Richard G. Gordon
The 2023 Stephan Mueller Medal is awarded to Richard G. Gordon in recognition for his outstanding and innovative contribution to global tectonics, in particular, for his leadership of the NUVEL (Northwest University Velocity) and MORVEL (Mid-Ocean Ridge Velocity) global plate motion projects.
The 2023 Tectonics and Structural Geology Division Medal is awarded to Richard Gordon in recognition of his outstanding and innovative contribution to global plate motions and palaeomagnetism over the last 40 years. After obtaining his doctorate from Stanford University in 1979, Richard Gordon has held positions at Northwestern and Rice Universities. Gordon’s wide-ranging research forms a substantial body of highly cited work with many paradigm-shifting contributions. Gordon is best known for his leadership of the NUVEL (Northwest University Velocity) global plate motion model and, more recently, its successor the MORVEL (Mid-Ocean Ridge Velocity) project. The construction of these models represents an enormous undertaking, requiring a highly accurate quantitative analysis of a wide array of datasets. Since its conception in the 1990s Gordon has, with key contributions from his PhD students, continually improved and developed the models. The fact that NUVEL and MORVEL are today the standard global plate motion models used across the Earth Sciences is testament to the enduring importance and quality of this work.

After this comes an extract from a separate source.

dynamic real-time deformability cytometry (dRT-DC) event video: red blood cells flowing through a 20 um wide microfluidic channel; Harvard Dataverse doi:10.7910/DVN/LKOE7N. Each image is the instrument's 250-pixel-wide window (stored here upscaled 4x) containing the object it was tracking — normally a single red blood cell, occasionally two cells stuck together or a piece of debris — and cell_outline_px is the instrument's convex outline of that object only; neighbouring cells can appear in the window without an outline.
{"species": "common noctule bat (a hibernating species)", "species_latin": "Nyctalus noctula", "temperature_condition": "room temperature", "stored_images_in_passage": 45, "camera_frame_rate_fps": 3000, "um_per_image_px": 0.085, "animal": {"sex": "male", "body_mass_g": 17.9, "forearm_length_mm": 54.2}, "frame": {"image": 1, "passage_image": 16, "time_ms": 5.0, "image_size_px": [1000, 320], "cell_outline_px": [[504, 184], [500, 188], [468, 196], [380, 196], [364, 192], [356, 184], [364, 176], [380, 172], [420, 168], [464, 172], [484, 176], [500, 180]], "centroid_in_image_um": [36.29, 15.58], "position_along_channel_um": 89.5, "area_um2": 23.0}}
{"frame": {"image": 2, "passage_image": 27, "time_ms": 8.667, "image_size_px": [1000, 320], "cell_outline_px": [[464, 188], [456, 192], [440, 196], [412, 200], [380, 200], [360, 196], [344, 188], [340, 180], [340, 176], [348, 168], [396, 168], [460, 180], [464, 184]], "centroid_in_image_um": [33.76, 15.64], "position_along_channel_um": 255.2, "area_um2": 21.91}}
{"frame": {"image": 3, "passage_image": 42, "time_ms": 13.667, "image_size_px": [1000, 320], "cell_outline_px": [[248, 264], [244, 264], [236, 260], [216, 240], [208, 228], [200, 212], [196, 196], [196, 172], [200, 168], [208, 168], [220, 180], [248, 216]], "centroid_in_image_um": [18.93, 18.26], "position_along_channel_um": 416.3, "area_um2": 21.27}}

Early in his career, Gordon introduced the concept of palaeomagnetic Euler poles, which allows the reconstruction of apparent polar wander paths of plates through rigorous and efficient use of palaeomagnetic data. Nearly forty years on, this method is still being used today. In the early ’90s Gordon was also amongst the earliest investigators to use geodetic data for accurate measurement of present-day plate motions. He has led groundbreaking research projects whose results have had major impacts on regional and global reconstructions and dynamics. For example, his work has contributed critically to understanding the kinematics and tectonics of western North America and the Pacific plate.
Gordon’s work is characterised by a rigorous attention to uncertainty and the propagation of errors. His precise work has highlighted fundamental limitations of the original plate tectonic theory. Firstly, the approximation that the interiors of plates are rigid was shown to have limits by Gordon’s quantification of relative motion within major plates. Secondly, his work on diffuse oceanic plate boundaries established that the plate tectonic model needs to allow their incorporation. Thirdly, Gordon has shown that the effects of horizontal thermal contraction of young oceanic lithosphere may be large enough to impact the accuracy of plate reconstructions. His innovative work has made an important contribution to the decades-old debate on the relative motion between hot spots, which have been used as a reference frame for absolute plate motion. Even if this ‘relative fixity’ was and still is the object of controversy, its merit has undoubtedly been to stimulate the debate of ideas.
Throughout his career, Gordon has served his community through editorships, the organisation of many conferences and serving on numerous committees at national, local and international levels. He is a fellow and medalist of the American Geophysical Union (Macelwane medal), the Geological Society of America (Senior Fellow, Day Medal) and a fellow of the American Association for the Advancement of Science. He is a tireless educator and generous mentor of early career students with many of his outstanding graduate students going on to make important contributions to Earth Science in their own right, two of them (C. DeMets and D. Argus) being Fellows of the AGU.
For all these reasons, Richard Gordon is a worthy recipient of the 2023 Stefan Mueller Medal.